Quiroga se había impuesto por su valor y su maldad, al extremo de que sus compañeros lo obedecían ciegamente como si fuera una autoridad suprema.

Peñaloza era hijo de gente pobre, pero de cierta importancia porque estaba emparentado con lo mejor de La Rioja, y contaba con un cura en la familia que era lo mismo que decir un sumo pontífice.

Bastaba que una familia tuviera un hijo cura para que fuera mirada como una familia celeste que disponía a su antojo de la voluntad de Dios.

El cura era la primera autoridad de los pueblos, pues a ellos se les consultaba desde la cosa más sencilla e inocente hasta la más grave disposición de gobierno, bastando su más leve indicación para que se cambiara la más firme determinación.

Los padres de Peñaloza tenían honor con ese hijo que, siendo el protegido del cura Peñaloza, su tío, era el mimado de todo el departamento.

Desde que tuvo diez años el cura, su tío, se había hecho cargo de él con el proyecto de educarlo para la Iglesia.

Pero aunque Peñaloza era de un carácter dulcísimo y bondadoso no mostraba ninguna inclinación por la carrera que quería darle su tío.

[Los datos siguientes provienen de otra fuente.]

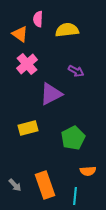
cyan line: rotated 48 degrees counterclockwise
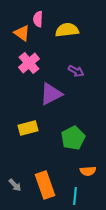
orange triangle: moved 2 px right, 1 px up
pink cross: moved 2 px right, 1 px up
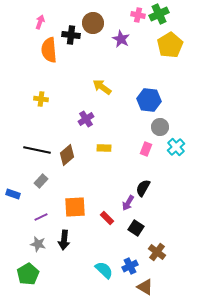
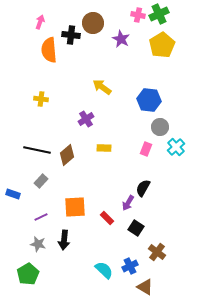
yellow pentagon: moved 8 px left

Él prefería andar acaudillando muchachos como Quiroga y montando a caballo para pasear por su departamento que conocía palmo a palmo.

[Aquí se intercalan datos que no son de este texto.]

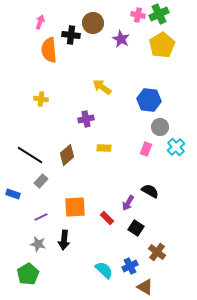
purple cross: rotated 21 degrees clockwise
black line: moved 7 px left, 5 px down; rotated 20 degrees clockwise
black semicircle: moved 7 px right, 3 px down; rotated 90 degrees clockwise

Así como Quiroga se había hecho de prestigio por su crueldad sin límites, Peñaloza empezaba a tenerlo por la proverbial bondad de su carácter y la generosidad de su corazón hidalgo.

Si alguna vez se veía en la necesidad de pelear por alguna de tantas cuestiones entre muchachos, siempre lo hacía sin la menor ventaja, y tratando de que tres o cuatro cayeran sobre él, porque le parecía una cobardía pelear contra uno solo.

Es que Peñaloza tenía una fuerza terrible y tal tino para dar trompis que, no bien empezaba la pelea, ya su adversario estaba chocolata de fuera.

Cuando Peñaloza tenía uno de estos estragos, era él quien se acercaba a su mal parado adversario manifestándole el profundo pesar que sentía de haberle causado daño.

Y lo ayudaba a estancar la sangre, y si era poseedor de algunos reales, se los daba también, para que se consolara y olvidara más pronto.

Y como tenía conciencia de su poder por el resultado de las primeras riñas, le parecía que pelear contra sólo uno era una acción cobarde, y no aceptaba combate si su adversario no se juntaba, por lo menos, con uno más.